Currently, if I need to share logs, I have to manually go through and redact paths, which is tedious and error-prone. I’m wondering if others have this concern too?

I’m thinking of submitting a feature request for something like a --anonymize-paths flag that would transform paths like:

/home/john/Documents/FinancialRecords/crypto-keys.txt

into something like:

/path1/path2/path3/path4/file1.txt

This would keep the structure intact for debugging but hide the actual names.

Questions for the community:

  1. Is this something others would find useful?
  2. Any suggestions on how this should work?
  3. Are there existing workarounds you use?

I have already opened a GitHub Issue: [Feature Request] Redact sensitive file paths in debug output · Issue #5430 · restic/restic

  • Restic will never know what is a sensitive path in your specific case.

  • This means that for obfuscation to happen, you have to provide restic with something, let’s call it a pattern, that defines what is sensitive.

  • That pattern can be a static path, a glob pattern, a regular expression, or similar.

  • You might find that you want to provide one or more of these patterns, of varying complexity.
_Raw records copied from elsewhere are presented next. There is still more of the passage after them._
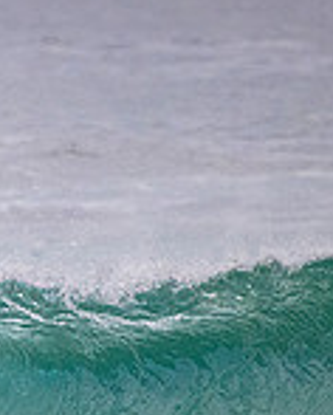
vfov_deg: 0.7
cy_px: 397
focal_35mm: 2964
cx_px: -316
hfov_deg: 0.5
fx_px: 36439
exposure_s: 1/1250
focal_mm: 800
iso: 3600
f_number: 11
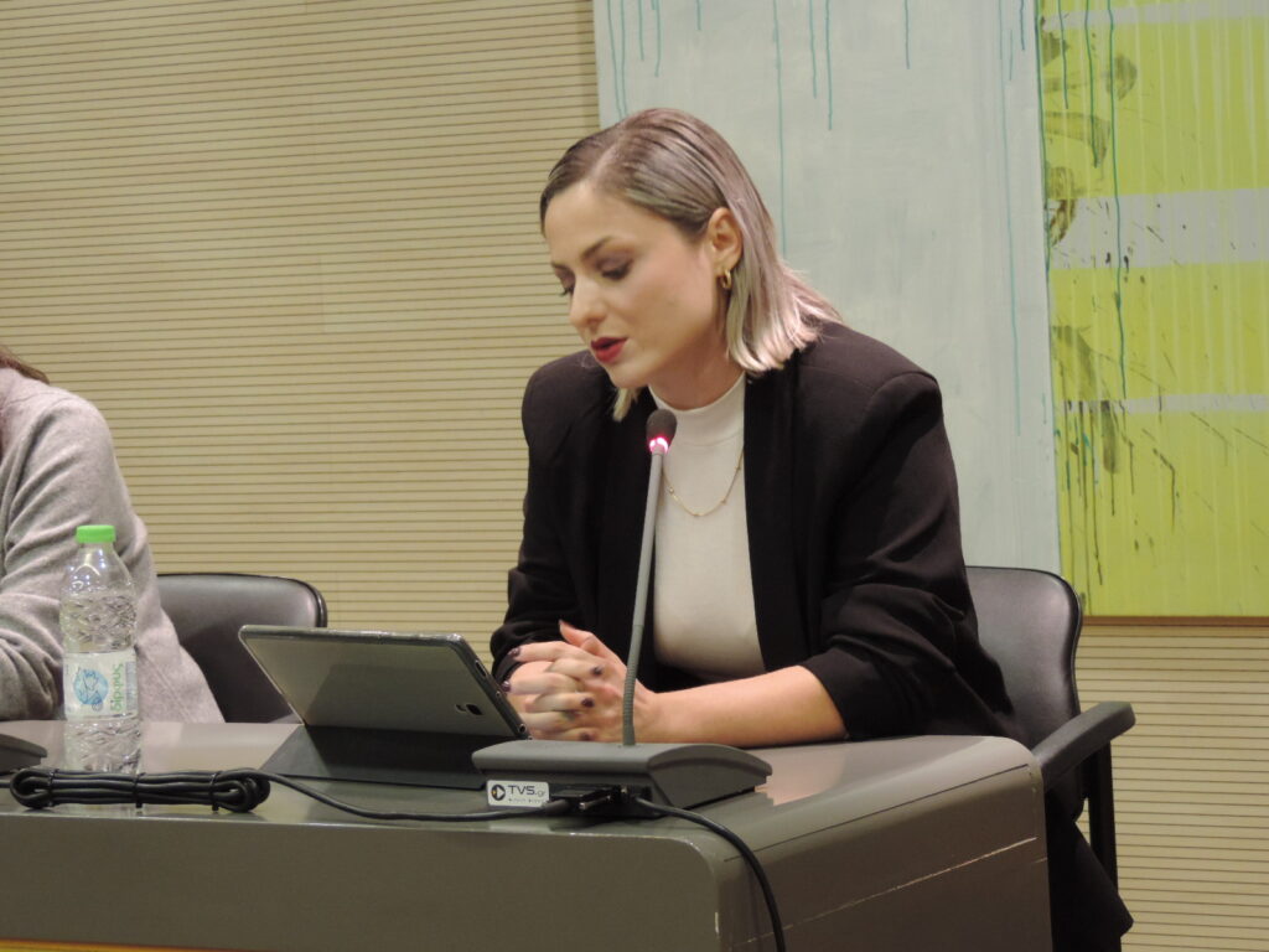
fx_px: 3849
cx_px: 634
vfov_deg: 14.1
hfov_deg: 18.7
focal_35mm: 105
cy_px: 476
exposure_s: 1/25
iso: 560
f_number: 4.2
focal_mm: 18.7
  • An option by which you specify a pattern can be of limited functionality - a static path would work fine, even a glob, but a complex regular expression might be tricky to provide as the value to an option on the command line.

  • That leads you to wanting to provide your pattern(s) using files similar to the exclude files that restic currently supports, which support globbing.

  • Either way, regardless of how you provide the patterns to restic, you still need to produce them - that is, you need to come up with one or more patterns that match the strings you want to obfuscate (and preferably nothing else).

  • At the end of the day, what is stopping you from just taking these patterns, and applying them to you debug log file using tools that are suitable for doing so, such as a simple string replacement or search and replace using regular expressions?

  • It would be more or less the same effort - you come up with the patterns, and apply them to a text file - it might even be simpler to do that, since you can use the right tool for the job that your specific patterns require, than to shoehorn the patterns into command line options or pattern files.

That aspect also is somewhat discussed in Debug builds of restic include auth tokens. · Issue #1123 · restic/restic · GitHub already. To transform the filename my suggestion would be to just pick some secret on restic startup and hash that together with the file path parts. The complex part is something else: catching every filename is rather complex as there are lots of possible places where they can end up in error and log messages.

Anonymized paths won’t be sufficient to debug every thing (in particular when related to filename matching!), but would be a useful thing to have for most cases. But it has to be clear that this is just a best effort mechanism. We don’t have the capacity the ensure that every single debug statement and error message (e.g. most syscalls) are guaranteed to be anonymized.

Maybe the best approach is to ensure that all output in restic goes through a logger and then apply a filter centrally. (Haven’t though this through though in regards to relative paths etc.)

:see_no_evil_monkey: